→ Material for the task:
+ + + +

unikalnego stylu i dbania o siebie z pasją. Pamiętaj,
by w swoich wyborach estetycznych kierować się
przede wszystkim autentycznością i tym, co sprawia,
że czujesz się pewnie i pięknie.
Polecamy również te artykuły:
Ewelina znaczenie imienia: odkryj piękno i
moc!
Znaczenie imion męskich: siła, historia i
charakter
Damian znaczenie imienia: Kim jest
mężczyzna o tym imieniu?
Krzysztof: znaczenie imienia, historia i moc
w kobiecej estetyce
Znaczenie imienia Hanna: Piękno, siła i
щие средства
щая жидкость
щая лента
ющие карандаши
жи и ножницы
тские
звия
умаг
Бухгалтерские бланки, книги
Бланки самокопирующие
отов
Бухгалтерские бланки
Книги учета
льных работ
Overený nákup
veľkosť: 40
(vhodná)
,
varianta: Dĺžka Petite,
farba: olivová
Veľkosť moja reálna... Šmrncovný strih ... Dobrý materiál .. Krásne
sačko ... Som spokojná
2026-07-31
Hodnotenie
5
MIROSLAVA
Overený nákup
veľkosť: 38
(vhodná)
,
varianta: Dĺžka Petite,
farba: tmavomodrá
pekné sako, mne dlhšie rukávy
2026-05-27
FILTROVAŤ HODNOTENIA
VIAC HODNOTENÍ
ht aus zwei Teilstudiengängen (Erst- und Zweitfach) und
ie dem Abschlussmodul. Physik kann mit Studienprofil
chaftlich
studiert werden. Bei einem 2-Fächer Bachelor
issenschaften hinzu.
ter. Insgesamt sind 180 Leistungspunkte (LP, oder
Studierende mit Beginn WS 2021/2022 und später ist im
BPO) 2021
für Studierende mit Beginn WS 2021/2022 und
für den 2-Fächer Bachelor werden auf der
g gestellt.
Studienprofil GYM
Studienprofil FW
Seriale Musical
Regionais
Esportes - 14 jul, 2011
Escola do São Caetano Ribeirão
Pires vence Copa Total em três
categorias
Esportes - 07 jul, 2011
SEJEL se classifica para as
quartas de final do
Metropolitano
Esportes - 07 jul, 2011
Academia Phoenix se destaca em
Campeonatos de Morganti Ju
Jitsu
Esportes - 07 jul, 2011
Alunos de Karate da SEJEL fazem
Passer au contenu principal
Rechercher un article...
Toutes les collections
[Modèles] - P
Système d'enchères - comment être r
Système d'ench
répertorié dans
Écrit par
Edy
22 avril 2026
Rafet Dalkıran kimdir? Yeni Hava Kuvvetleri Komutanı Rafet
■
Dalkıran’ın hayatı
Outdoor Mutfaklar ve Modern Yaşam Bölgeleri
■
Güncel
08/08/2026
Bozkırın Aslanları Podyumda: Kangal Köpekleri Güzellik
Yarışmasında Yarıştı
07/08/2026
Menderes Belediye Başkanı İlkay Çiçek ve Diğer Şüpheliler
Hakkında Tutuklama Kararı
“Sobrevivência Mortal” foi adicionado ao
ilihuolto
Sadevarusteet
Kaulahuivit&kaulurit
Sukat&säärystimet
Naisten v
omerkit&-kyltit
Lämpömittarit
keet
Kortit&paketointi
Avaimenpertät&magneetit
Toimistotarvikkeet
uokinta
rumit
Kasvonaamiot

+ + + +

→ Exercise objective: The task calls for every line of the material to be reproduced precisely.

→ Response:
unikalnego stylu i dbania o siebie z pasją. Pamiętaj,
by w swoich wyborach estetycznych kierować się
przede wszystkim autentycznością i tym, co sprawia,
że czujesz się pewnie i pięknie.
Polecamy również te artykuły:
Ewelina znaczenie imienia: odkryj piękno i
moc!
Znaczenie imion męskich: siła, historia i
charakter
Damian znaczenie imienia: Kim jest
mężczyzna o tym imieniu?
Krzysztof: znaczenie imienia, historia i moc
w kobiecej estetyce
Znaczenie imienia Hanna: Piękno, siła i
щие средства
щая жидкость
щая лента
ющие карандаши
жи и ножницы
тские
звия
умаг
Бухгалтерские бланки, книги
Бланки самокопирующие
отов
Бухгалтерские бланки
Книги учета
льных работ
Overený nákup
veľkosť: 40
(vhodná)
,
varianta: Dĺžka Petite,
farba: olivová
Veľkosť moja reálna... Šmrncovný strih ... Dobrý materiál .. Krásne
sačko ... Som spokojná
2026-07-31
Hodnotenie
5
MIROSLAVA
Overený nákup
veľkosť: 38
(vhodná)
,
varianta: Dĺžka Petite,
farba: tmavomodrá
pekné sako, mne dlhšie rukávy
2026-05-27
FILTROVAŤ HODNOTENIA
VIAC HODNOTENÍ
ht aus zwei Teilstudiengängen (Erst- und Zweitfach) und
ie dem Abschlussmodul. Physik kann mit Studienprofil
chaftlich
studiert werden. Bei einem 2-Fächer Bachelor
issenschaften hinzu.
ter. Insgesamt sind 180 Leistungspunkte (LP, oder
Studierende mit Beginn WS 2021/2022 und später ist im
BPO) 2021
für Studierende mit Beginn WS 2021/2022 und
für den 2-Fächer Bachelor werden auf der
g gestellt.
Studienprofil GYM
Studienprofil FW
Seriale Musical
Regionais
Esportes - 14 jul, 2011
Escola do São Caetano Ribeirão
Pires vence Copa Total em três
categorias
Esportes - 07 jul, 2011
SEJEL se classifica para as
quartas de final do
Metropolitano
Esportes - 07 jul, 2011
Academia Phoenix se destaca em
Campeonatos de Morganti Ju
Jitsu
Esportes - 07 jul, 2011
Alunos de Karate da SEJEL fazem
Passer au contenu principal
Rechercher un article...
Toutes les collections
[Modèles] - P
Système d'enchères - comment être r
Système d'ench
répertorié dans
Écrit par
Edy
22 avril 2026
Rafet Dalkıran kimdir? Yeni Hava Kuvvetleri Komutanı Rafet
■
Dalkıran’ın hayatı
Outdoor Mutfaklar ve Modern Yaşam Bölgeleri
■
Güncel
08/08/2026
Bozkırın Aslanları Podyumda: Kangal Köpekleri Güzellik
Yarışmasında Yarıştı
07/08/2026
Menderes Belediye Başkanı İlkay Çiçek ve Diğer Şüpheliler
Hakkında Tutuklama Kararı
“Sobrevivência Mortal” foi adicionado ao
ilihuolto
Sadevarusteet
Kaulahuivit&kaulurit
Sukat&säärystimet
Naisten v
omerkit&-kyltit
Lämpömittarit
keet
Kortit&paketointi
Avaimenpertät&magneetit
Toimistotarvikkeet
uokinta
rumit
Kasvonaamiot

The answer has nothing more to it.